Collected data:
* * * * * * *

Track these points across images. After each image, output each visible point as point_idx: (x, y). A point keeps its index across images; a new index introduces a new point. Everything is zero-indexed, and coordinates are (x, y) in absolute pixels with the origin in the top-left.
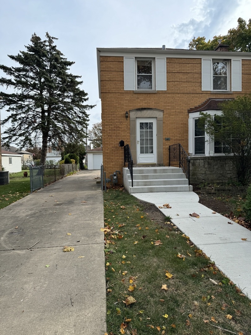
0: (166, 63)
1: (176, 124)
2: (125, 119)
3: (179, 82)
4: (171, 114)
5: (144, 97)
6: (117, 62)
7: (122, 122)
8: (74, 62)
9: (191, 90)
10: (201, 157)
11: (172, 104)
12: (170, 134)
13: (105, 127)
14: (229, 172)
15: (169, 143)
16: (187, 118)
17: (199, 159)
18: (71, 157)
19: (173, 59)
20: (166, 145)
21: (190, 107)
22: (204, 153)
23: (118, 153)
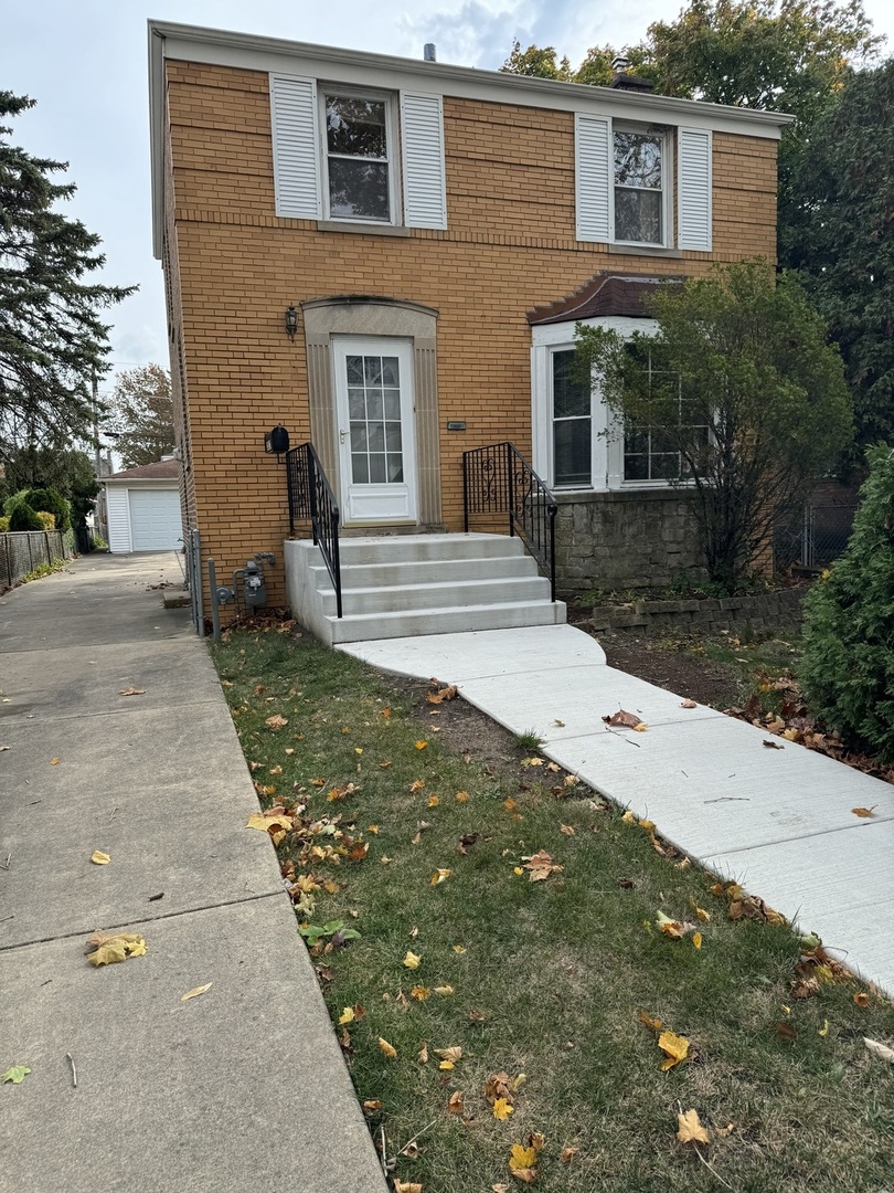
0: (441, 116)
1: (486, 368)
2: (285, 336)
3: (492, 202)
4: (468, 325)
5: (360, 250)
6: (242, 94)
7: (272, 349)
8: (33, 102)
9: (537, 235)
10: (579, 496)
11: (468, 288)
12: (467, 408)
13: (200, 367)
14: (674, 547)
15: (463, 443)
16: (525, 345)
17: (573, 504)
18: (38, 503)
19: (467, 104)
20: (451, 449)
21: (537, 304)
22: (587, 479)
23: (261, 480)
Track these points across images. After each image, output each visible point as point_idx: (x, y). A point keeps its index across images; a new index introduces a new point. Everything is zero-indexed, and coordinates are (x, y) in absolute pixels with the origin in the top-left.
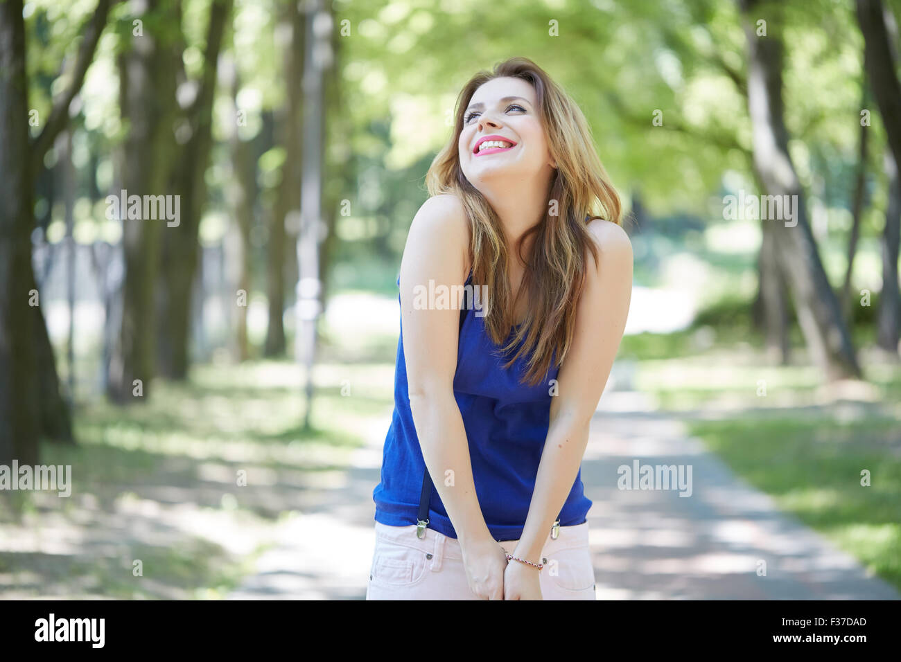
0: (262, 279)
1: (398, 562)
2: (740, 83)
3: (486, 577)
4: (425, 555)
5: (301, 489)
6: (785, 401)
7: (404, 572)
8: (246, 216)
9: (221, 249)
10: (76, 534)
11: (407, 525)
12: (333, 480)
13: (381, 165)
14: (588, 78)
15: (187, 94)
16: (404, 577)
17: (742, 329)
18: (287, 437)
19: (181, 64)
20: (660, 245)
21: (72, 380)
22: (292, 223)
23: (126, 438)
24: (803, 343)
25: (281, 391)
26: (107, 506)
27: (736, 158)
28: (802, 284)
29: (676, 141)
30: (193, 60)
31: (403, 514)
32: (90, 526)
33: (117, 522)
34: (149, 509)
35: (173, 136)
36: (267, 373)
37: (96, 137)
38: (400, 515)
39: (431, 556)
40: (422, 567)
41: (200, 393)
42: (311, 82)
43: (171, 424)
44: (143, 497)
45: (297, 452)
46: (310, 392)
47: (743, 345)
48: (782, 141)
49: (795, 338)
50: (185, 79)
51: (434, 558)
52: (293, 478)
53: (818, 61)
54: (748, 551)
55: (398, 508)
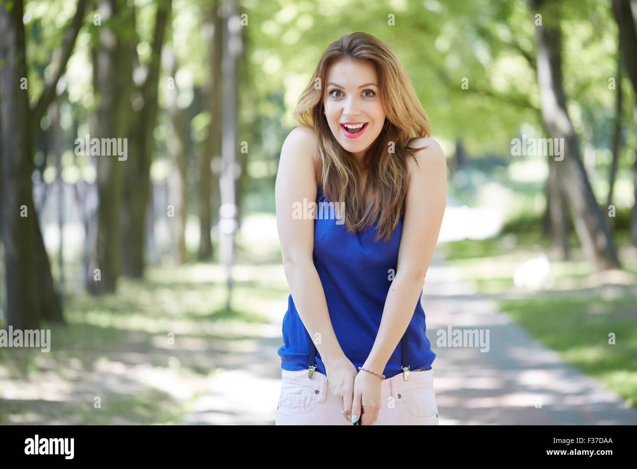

* * * * * * *

* **ASSIGNMENT**
Write the data from its first line through the line with "0: (166, 63)" as a JSON list of strings, one string per line, with blank lines dropped. Leave out the pictures.

* **TASK OUTPUT**
[
  "Track these points across images. After each image, output each visible point as point_idx: (x, y). A point keeps its index across images; a new index introduces a new point. Everything is zero-indexed, and coordinates are (x, y) in absolute pixels with the origin in the top-left.",
  "0: (166, 63)"
]